• **Extract to read**:
## BEGIN
Full text: Proceedings of Symposium on Remote Sensing and Photo Interpretation (Volume 1)

OPENING REMARKS 
L. Sayn-Wittgenstein 
President, Commission VII 
This will be a brief report to introduce this Symposium and to 
comment on the current programs of Commission VII. You will remember that the 
Earth Resources Technology Satellite was launched during the Ottawa Congress 
two years ago and the interpretation of ERTS imagery has dominated most other 
interpretation problems since. We are now returning to normal, after passing 
through a period of excessive enthusiasm, through a lull during which 
experiments were being completed, into the present period when results have 
begun to exceed the most optimistic expectations - at least for those who have 
access to advanced interpretation systems. You will hear some of these 
results during this Symposium. 
But these new achievements have also posed new problems and things 
will never be the same again. The many experiments involving interpretation 
of digital data have brought it home to us what a quantitative discipline 
interpretation has become. Exact mathematical definitions and statistical 
approaches to pattern recognition are rapidly becoming standard interpretation 
procedures. The critical limitations in the use of aerial photography and 
remote sensing imagery are no longer resolving power and other measures of 
image quality, but the methods for extracting useful information from the mass 
of data available to everyone. By involving automation, computers and 
electronics in the solution of this problem, Commission VII is dealing with 
methods and objectives that are central issues in the International Society 
for Photogrammetry.
## END
Extracted records
## BEGIN
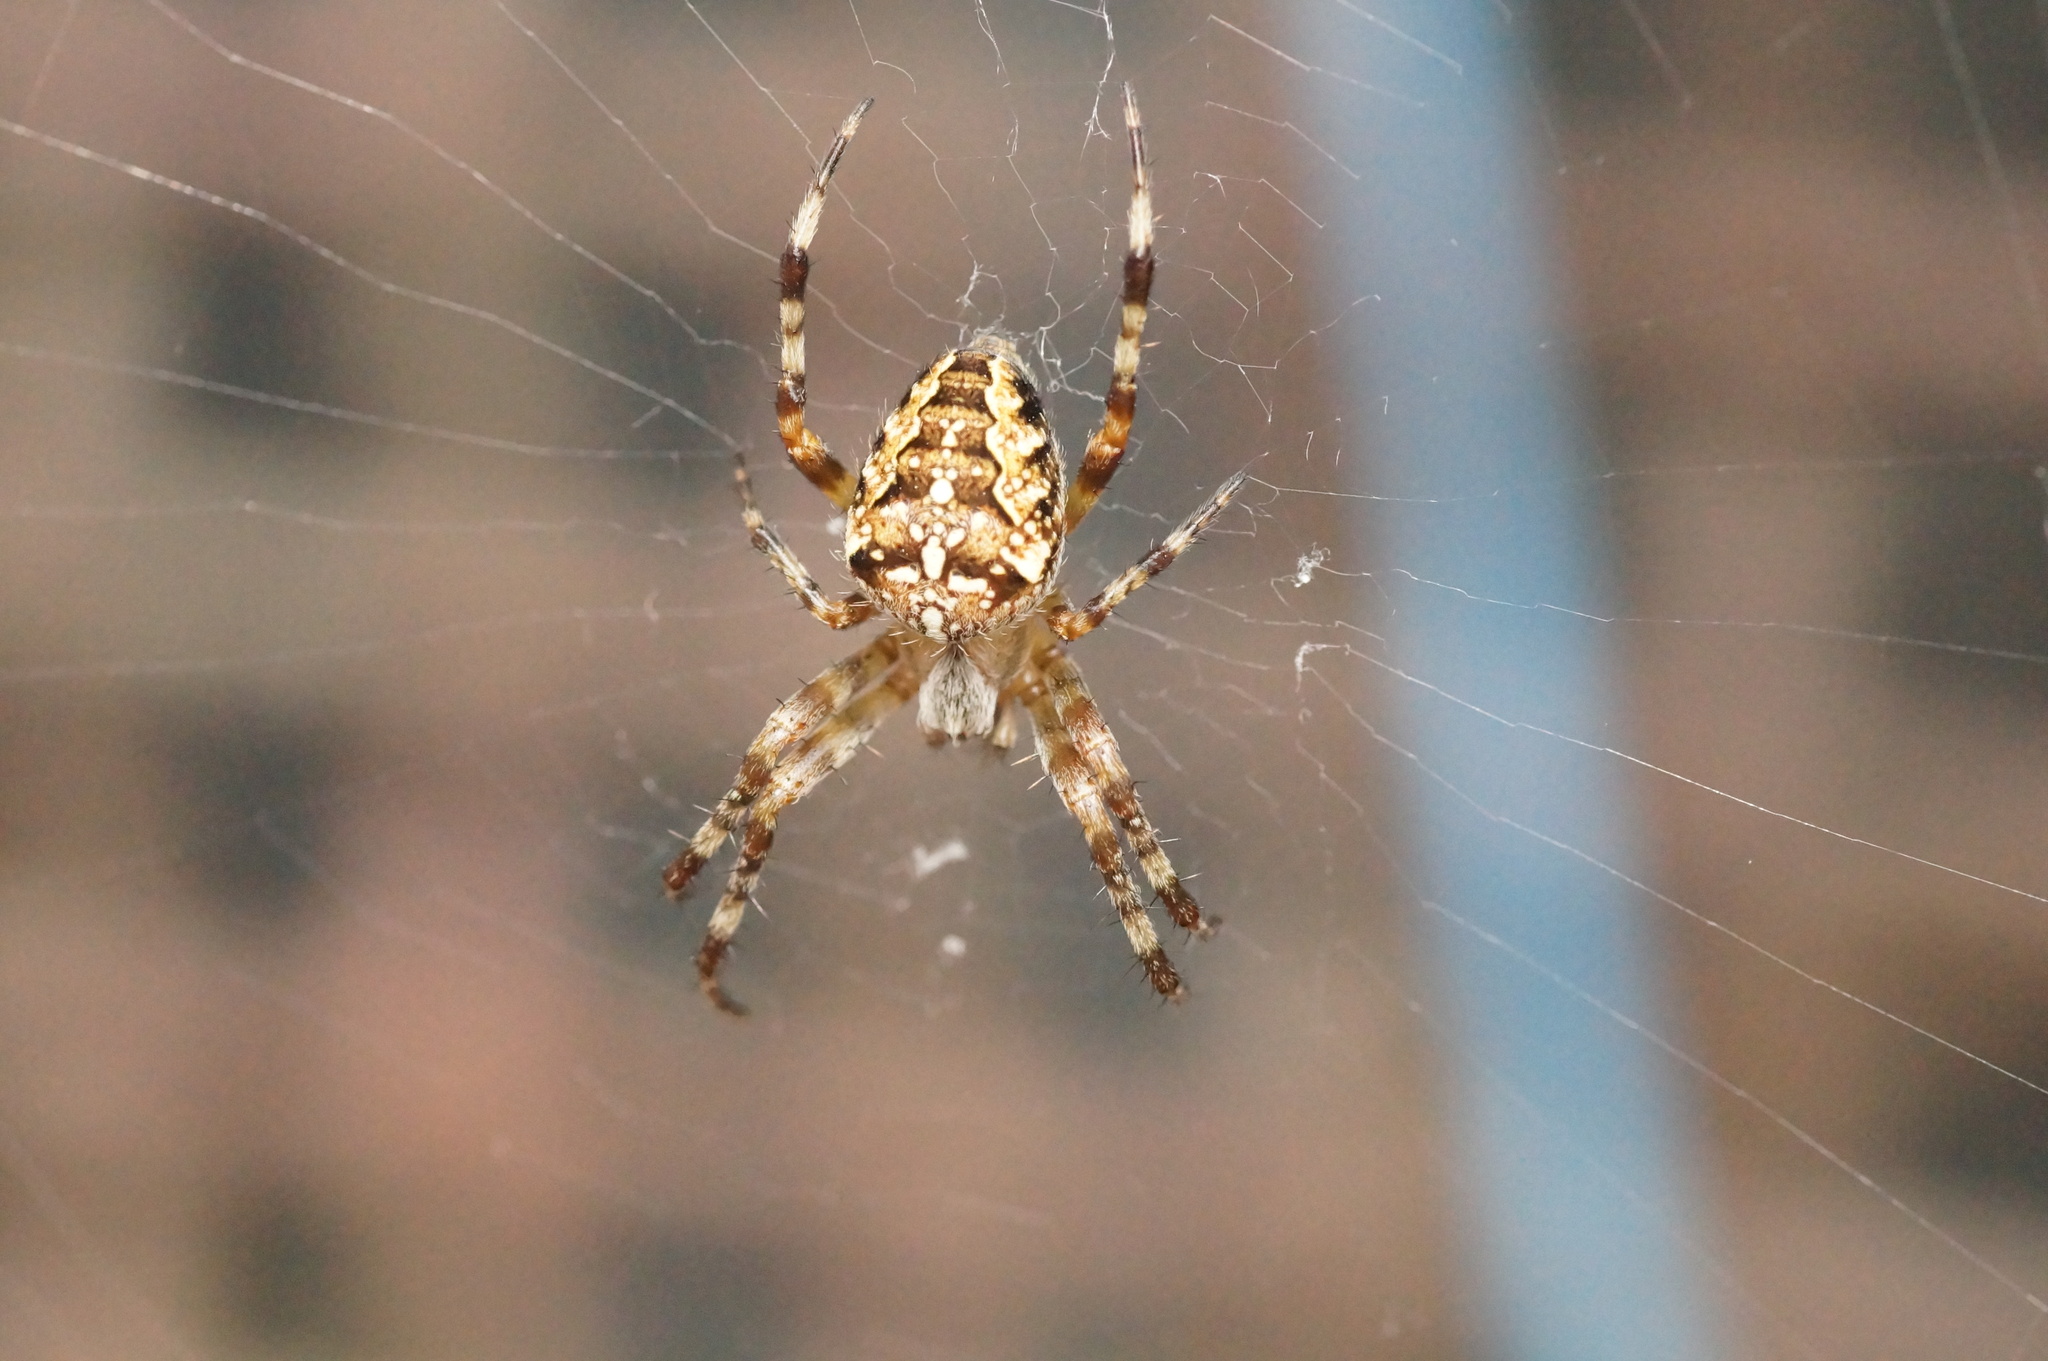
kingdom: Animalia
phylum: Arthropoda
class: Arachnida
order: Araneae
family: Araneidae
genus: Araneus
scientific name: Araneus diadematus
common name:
## END
• **Description of the task**:
Do the following statements agree with the opening remarks? For each, answer yes or no and quote the words from the remarks that decide it.
1. The Earth Resources Technology Satellite was launched during the Ottawa Congress.
2. Resolving power is still the critical limitation in using remote sensing imagery.
3. Statistical approaches to pattern recognition are becoming standard interpretation procedures.

• **Solved problem**:
1. Yes: "the Earth Resources Technology Satellite was launched during the Ottawa Congress"
2. No: "The critical limitations in the use of aerial photography and remote sensing imagery are no longer resolving power and other measures of image quality"
3. Yes: "Exact mathematical definitions and statistical approaches to pattern recognition are rapidly becoming standard interpretation procedures."